[Start of Attachment]
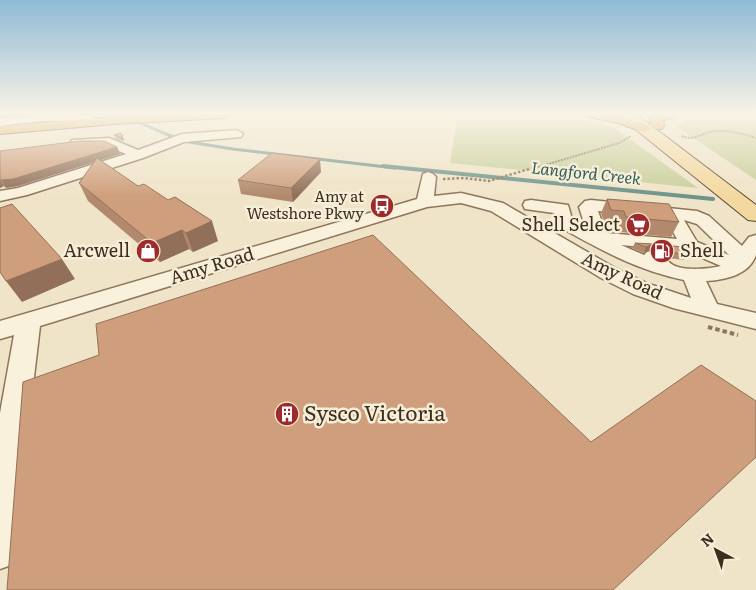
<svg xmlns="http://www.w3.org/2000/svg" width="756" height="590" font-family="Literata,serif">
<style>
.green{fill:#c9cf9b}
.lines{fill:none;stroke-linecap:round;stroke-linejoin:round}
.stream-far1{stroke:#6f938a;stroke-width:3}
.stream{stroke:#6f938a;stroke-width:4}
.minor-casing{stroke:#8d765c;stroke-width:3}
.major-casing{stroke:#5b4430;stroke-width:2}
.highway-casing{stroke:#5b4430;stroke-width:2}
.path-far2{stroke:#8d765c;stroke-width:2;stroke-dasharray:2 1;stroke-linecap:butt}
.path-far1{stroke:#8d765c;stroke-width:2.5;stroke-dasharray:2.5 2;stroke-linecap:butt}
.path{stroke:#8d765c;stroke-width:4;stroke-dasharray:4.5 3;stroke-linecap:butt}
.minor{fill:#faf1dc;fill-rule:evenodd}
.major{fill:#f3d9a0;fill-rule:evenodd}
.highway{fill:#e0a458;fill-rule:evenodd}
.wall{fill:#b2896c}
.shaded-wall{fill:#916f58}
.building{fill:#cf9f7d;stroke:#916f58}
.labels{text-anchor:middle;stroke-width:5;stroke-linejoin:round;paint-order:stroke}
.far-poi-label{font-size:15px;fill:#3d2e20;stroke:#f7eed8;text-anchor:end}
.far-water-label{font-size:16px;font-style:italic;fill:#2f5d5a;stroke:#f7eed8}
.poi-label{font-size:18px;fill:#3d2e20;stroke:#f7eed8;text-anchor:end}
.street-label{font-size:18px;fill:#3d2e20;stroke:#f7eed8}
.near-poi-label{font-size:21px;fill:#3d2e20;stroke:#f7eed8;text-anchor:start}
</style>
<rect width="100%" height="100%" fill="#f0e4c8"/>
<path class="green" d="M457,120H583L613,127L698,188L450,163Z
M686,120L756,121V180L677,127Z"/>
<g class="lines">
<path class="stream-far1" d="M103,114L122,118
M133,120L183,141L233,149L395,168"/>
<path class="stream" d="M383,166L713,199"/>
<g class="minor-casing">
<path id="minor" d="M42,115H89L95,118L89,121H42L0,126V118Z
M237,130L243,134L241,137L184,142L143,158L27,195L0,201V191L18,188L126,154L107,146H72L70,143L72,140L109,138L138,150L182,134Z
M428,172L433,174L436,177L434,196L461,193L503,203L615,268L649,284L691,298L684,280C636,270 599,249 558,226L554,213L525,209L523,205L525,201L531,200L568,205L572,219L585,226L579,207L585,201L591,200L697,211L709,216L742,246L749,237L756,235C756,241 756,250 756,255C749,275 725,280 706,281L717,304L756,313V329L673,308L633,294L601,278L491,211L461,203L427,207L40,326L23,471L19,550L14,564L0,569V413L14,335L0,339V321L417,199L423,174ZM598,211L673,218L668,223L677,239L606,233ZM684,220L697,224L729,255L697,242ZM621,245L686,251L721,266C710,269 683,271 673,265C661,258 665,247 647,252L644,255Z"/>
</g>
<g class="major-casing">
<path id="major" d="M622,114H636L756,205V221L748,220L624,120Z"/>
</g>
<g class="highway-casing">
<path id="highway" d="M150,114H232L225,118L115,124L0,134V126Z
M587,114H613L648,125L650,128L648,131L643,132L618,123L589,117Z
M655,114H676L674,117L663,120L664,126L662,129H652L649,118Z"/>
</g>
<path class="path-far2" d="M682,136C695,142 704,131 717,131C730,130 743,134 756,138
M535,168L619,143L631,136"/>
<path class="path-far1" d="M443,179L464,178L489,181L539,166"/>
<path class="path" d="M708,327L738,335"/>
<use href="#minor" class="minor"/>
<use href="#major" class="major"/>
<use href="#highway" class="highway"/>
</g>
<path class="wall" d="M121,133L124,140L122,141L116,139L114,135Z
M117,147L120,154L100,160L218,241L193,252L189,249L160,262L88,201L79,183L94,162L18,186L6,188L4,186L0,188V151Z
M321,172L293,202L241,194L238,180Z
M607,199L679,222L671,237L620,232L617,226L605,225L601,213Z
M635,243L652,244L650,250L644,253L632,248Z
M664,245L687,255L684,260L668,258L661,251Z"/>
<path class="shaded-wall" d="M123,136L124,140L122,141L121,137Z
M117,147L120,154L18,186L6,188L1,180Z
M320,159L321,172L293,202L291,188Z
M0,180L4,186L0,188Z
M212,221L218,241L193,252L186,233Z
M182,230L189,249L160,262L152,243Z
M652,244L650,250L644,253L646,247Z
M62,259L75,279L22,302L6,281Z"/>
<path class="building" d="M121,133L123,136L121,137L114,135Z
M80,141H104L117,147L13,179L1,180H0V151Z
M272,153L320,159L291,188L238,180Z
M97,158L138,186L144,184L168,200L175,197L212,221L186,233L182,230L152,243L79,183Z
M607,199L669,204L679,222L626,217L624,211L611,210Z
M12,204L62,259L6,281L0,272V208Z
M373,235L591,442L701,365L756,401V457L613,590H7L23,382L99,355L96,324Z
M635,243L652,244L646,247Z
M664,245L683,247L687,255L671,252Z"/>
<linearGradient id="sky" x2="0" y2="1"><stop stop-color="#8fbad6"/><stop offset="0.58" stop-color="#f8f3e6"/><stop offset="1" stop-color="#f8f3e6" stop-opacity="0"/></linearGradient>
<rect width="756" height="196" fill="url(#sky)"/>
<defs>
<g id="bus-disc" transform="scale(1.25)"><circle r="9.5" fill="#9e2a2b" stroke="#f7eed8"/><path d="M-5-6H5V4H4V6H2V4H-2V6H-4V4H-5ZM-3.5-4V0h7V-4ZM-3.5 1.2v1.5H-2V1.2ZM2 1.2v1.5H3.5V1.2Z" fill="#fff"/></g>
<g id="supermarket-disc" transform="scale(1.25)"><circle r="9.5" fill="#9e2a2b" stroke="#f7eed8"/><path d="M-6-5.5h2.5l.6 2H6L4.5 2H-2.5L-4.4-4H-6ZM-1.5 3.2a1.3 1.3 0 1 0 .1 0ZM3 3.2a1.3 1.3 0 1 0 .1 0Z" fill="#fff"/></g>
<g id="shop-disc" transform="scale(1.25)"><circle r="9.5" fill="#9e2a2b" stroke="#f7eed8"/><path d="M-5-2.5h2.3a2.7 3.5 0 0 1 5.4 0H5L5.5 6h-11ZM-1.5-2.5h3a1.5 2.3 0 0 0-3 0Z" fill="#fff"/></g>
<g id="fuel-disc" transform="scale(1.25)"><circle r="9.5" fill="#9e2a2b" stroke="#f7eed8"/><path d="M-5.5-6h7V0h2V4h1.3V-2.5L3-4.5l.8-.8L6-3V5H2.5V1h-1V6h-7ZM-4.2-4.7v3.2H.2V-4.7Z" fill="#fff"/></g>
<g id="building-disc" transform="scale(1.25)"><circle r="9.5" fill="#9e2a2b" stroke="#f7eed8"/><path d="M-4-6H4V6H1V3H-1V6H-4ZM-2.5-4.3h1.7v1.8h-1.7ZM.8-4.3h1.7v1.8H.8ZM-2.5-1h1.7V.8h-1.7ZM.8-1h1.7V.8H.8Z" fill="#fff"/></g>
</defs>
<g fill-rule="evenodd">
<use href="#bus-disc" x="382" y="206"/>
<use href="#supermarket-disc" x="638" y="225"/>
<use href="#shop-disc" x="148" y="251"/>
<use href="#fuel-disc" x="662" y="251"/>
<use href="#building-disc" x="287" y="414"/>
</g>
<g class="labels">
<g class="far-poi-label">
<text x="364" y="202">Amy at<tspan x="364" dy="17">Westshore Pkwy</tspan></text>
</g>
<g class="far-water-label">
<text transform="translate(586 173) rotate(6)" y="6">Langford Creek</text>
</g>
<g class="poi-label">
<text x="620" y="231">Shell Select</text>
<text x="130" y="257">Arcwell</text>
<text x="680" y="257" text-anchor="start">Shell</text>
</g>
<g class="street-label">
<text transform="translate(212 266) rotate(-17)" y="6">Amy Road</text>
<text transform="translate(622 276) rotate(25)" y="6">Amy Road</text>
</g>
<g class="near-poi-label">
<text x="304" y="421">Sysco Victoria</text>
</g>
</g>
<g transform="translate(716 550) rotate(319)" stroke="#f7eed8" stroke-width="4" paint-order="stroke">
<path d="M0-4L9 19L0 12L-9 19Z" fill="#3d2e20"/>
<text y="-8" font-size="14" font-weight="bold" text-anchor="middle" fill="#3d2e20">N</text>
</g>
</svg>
[End of Attachment]
Requirement: Tally the lines of the entries above that hold the word "anchor"; the number is the whole answer.

Solution: 6